§ **WRITTEN EXERCISE**
Render every row below as a JSON list of strings, one string per line, omitting blank lines and leaving out the pictures.

§ **MATERIAL PROVIDED**
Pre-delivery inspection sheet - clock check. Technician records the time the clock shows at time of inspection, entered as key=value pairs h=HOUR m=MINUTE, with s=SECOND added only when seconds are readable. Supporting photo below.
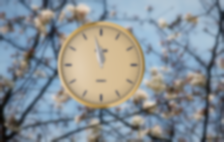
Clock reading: h=11 m=58
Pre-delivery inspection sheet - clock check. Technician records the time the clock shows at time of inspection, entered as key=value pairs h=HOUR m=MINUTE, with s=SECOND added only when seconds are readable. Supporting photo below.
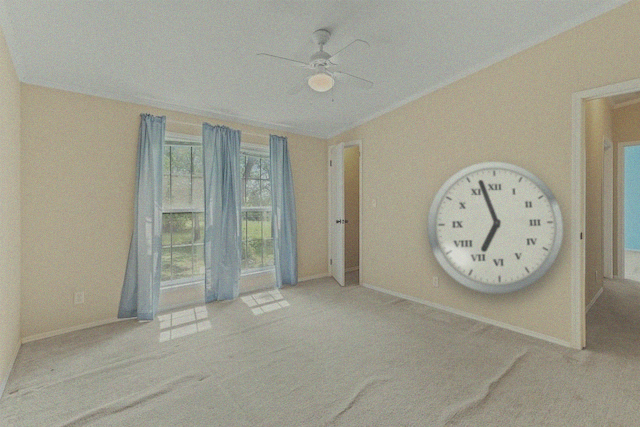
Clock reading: h=6 m=57
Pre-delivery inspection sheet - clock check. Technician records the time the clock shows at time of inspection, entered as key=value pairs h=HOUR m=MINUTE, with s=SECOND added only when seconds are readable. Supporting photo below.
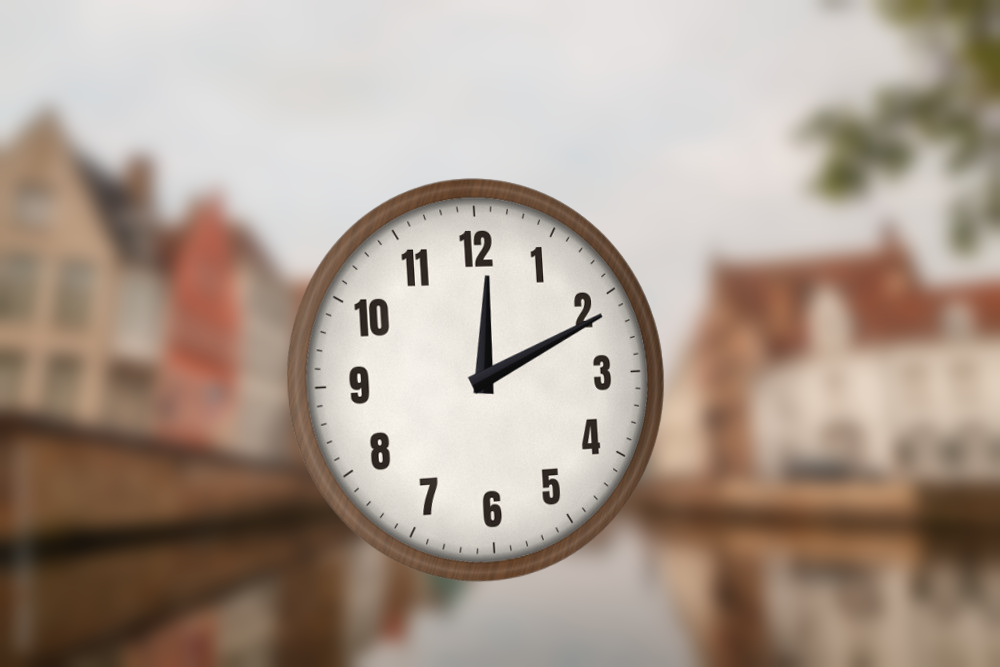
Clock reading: h=12 m=11
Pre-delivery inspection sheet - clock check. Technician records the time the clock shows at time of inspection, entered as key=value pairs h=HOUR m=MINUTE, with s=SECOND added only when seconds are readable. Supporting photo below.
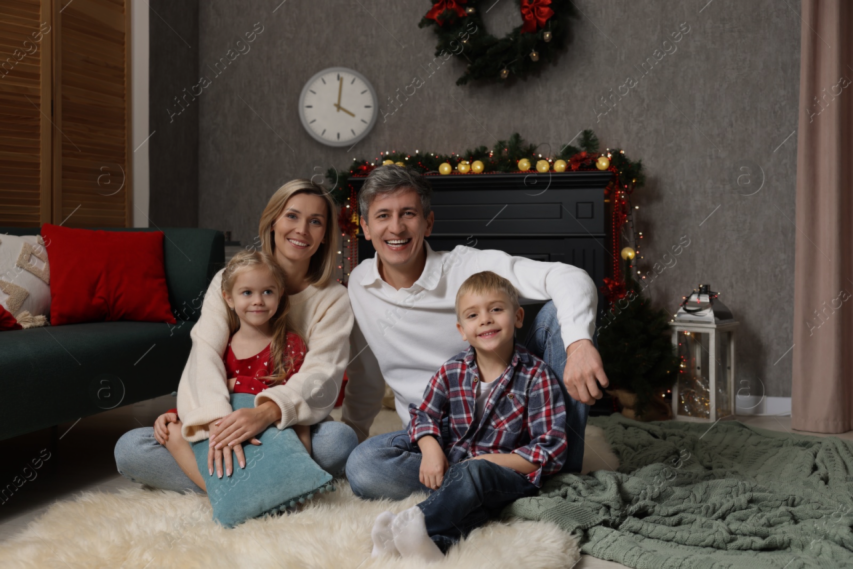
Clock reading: h=4 m=1
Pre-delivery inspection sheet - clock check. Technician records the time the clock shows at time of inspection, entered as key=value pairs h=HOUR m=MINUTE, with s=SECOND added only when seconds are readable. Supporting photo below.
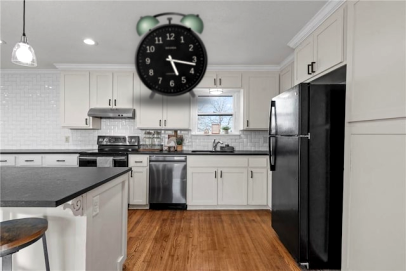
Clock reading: h=5 m=17
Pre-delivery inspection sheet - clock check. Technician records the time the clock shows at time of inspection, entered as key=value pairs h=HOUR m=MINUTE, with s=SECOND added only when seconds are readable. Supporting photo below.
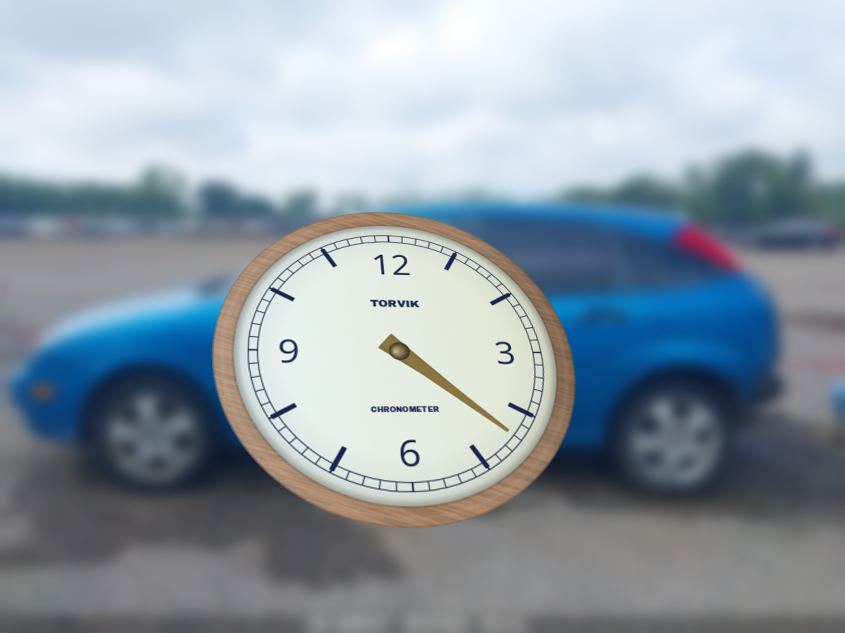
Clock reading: h=4 m=22
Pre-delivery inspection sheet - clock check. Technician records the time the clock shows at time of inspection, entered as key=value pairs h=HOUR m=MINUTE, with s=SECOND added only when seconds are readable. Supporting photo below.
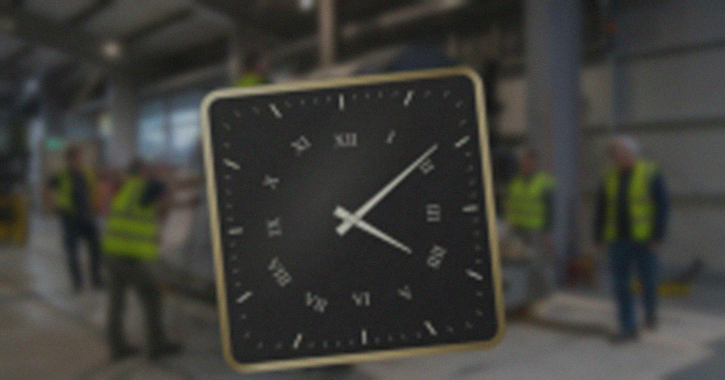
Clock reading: h=4 m=9
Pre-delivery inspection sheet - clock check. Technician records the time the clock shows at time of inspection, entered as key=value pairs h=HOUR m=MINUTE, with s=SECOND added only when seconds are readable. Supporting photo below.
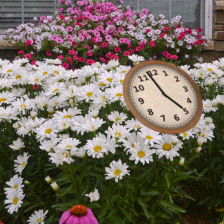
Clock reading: h=4 m=58
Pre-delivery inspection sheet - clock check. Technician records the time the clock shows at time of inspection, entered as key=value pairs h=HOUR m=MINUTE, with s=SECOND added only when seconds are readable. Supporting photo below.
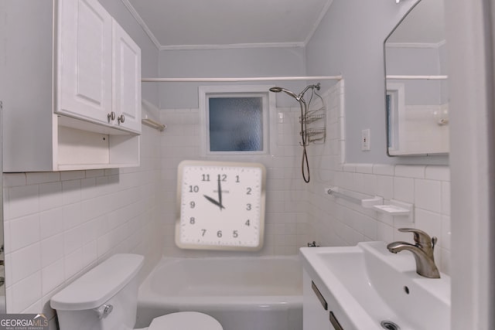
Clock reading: h=9 m=59
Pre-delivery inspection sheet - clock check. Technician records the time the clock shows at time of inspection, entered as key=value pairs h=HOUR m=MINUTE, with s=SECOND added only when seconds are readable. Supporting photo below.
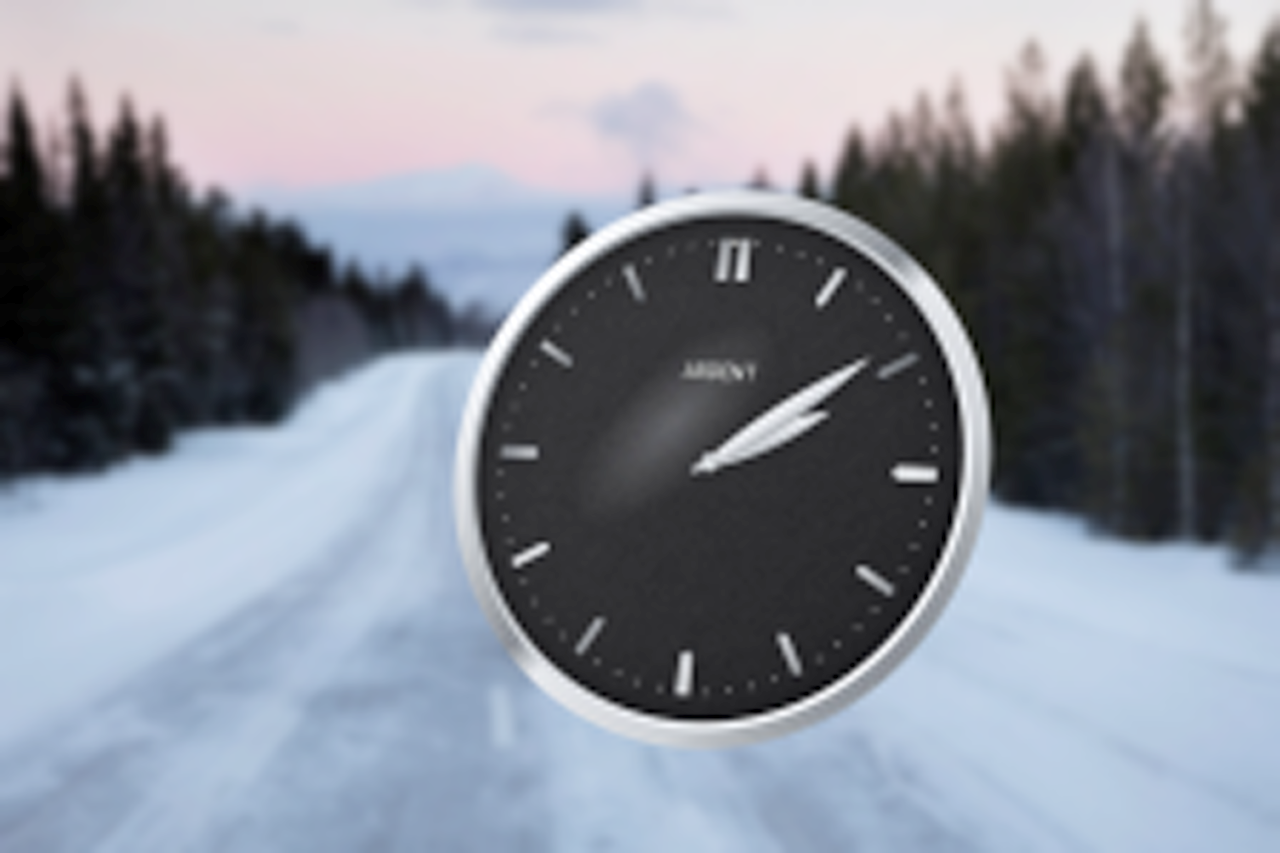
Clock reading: h=2 m=9
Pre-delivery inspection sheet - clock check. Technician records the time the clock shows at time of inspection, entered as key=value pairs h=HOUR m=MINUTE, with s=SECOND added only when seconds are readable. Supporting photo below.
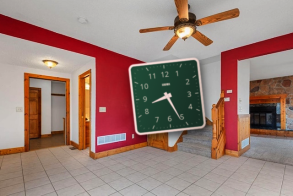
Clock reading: h=8 m=26
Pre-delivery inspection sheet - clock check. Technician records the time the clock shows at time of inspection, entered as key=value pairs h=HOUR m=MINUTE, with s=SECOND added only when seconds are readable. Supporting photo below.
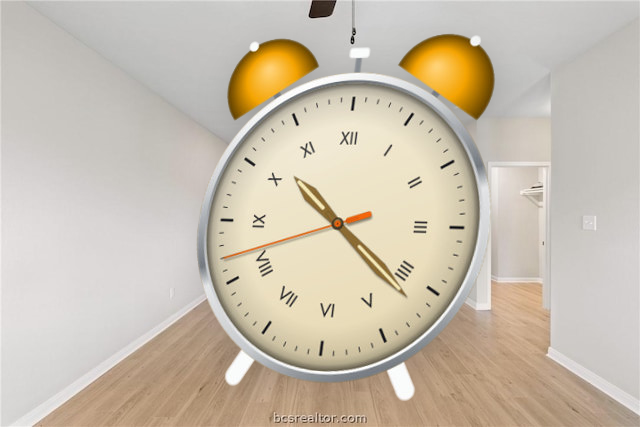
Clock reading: h=10 m=21 s=42
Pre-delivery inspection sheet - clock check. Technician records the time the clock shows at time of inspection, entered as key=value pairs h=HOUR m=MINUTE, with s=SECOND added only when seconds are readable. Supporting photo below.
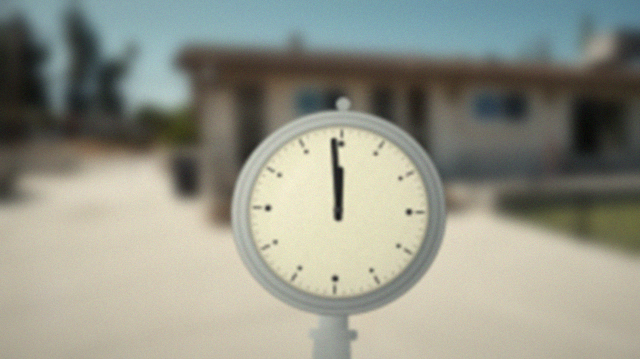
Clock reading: h=11 m=59
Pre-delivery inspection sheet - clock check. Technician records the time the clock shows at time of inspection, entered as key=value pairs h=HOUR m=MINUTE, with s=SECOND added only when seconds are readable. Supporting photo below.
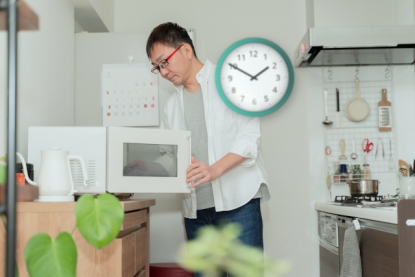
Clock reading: h=1 m=50
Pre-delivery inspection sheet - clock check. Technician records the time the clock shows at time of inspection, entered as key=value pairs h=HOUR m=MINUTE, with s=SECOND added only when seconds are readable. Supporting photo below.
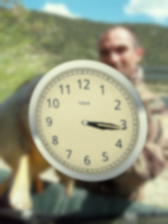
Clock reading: h=3 m=16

§ **SOLUTION BELOW**
[
  "Pre-delivery inspection sheet - clock check. Technician records the time the clock shows at time of inspection, entered as key=value pairs h=HOUR m=MINUTE, with s=SECOND added only when seconds are readable. Supporting photo below.",
  "Clock reading: h=11 m=58",
  "Pre-delivery inspection sheet - clock check. Technician records the time the clock shows at time of inspection, entered as key=value pairs h=HOUR m=MINUTE, with s=SECOND added only when seconds are readable. Supporting photo below.",
  "Clock reading: h=6 m=57",
  "Pre-delivery inspection sheet - clock check. Technician records the time the clock shows at time of inspection, entered as key=value pairs h=HOUR m=MINUTE, with s=SECOND added only when seconds are readable. Supporting photo below.",
  "Clock reading: h=12 m=11",
  "Pre-delivery inspection sheet - clock check. Technician records the time the clock shows at time of inspection, entered as key=value pairs h=HOUR m=MINUTE, with s=SECOND added only when seconds are readable. Supporting photo below.",
  "Clock reading: h=4 m=1",
  "Pre-delivery inspection sheet - clock check. Technician records the time the clock shows at time of inspection, entered as key=value pairs h=HOUR m=MINUTE, with s=SECOND added only when seconds are readable. Supporting photo below.",
  "Clock reading: h=5 m=17",
  "Pre-delivery inspection sheet - clock check. Technician records the time the clock shows at time of inspection, entered as key=value pairs h=HOUR m=MINUTE, with s=SECOND added only when seconds are readable. Supporting photo below.",
  "Clock reading: h=4 m=22",
  "Pre-delivery inspection sheet - clock check. Technician records the time the clock shows at time of inspection, entered as key=value pairs h=HOUR m=MINUTE, with s=SECOND added only when seconds are readable. Supporting photo below.",
  "Clock reading: h=4 m=9",
  "Pre-delivery inspection sheet - clock check. Technician records the time the clock shows at time of inspection, entered as key=value pairs h=HOUR m=MINUTE, with s=SECOND added only when seconds are readable. Supporting photo below.",
  "Clock reading: h=4 m=58",
  "Pre-delivery inspection sheet - clock check. Technician records the time the clock shows at time of inspection, entered as key=value pairs h=HOUR m=MINUTE, with s=SECOND added only when seconds are readable. Supporting photo below.",
  "Clock reading: h=9 m=59",
  "Pre-delivery inspection sheet - clock check. Technician records the time the clock shows at time of inspection, entered as key=value pairs h=HOUR m=MINUTE, with s=SECOND added only when seconds are readable. Supporting photo below.",
  "Clock reading: h=2 m=9",
  "Pre-delivery inspection sheet - clock check. Technician records the time the clock shows at time of inspection, entered as key=value pairs h=HOUR m=MINUTE, with s=SECOND added only when seconds are readable. Supporting photo below.",
  "Clock reading: h=8 m=26",
  "Pre-delivery inspection sheet - clock check. Technician records the time the clock shows at time of inspection, entered as key=value pairs h=HOUR m=MINUTE, with s=SECOND added only when seconds are readable. Supporting photo below.",
  "Clock reading: h=10 m=21 s=42",
  "Pre-delivery inspection sheet - clock check. Technician records the time the clock shows at time of inspection, entered as key=value pairs h=HOUR m=MINUTE, with s=SECOND added only when seconds are readable. Supporting photo below.",
  "Clock reading: h=11 m=59",
  "Pre-delivery inspection sheet - clock check. Technician records the time the clock shows at time of inspection, entered as key=value pairs h=HOUR m=MINUTE, with s=SECOND added only when seconds are readable. Supporting photo below.",
  "Clock reading: h=1 m=50",
  "Pre-delivery inspection sheet - clock check. Technician records the time the clock shows at time of inspection, entered as key=value pairs h=HOUR m=MINUTE, with s=SECOND added only when seconds are readable. Supporting photo below.",
  "Clock reading: h=3 m=16"
]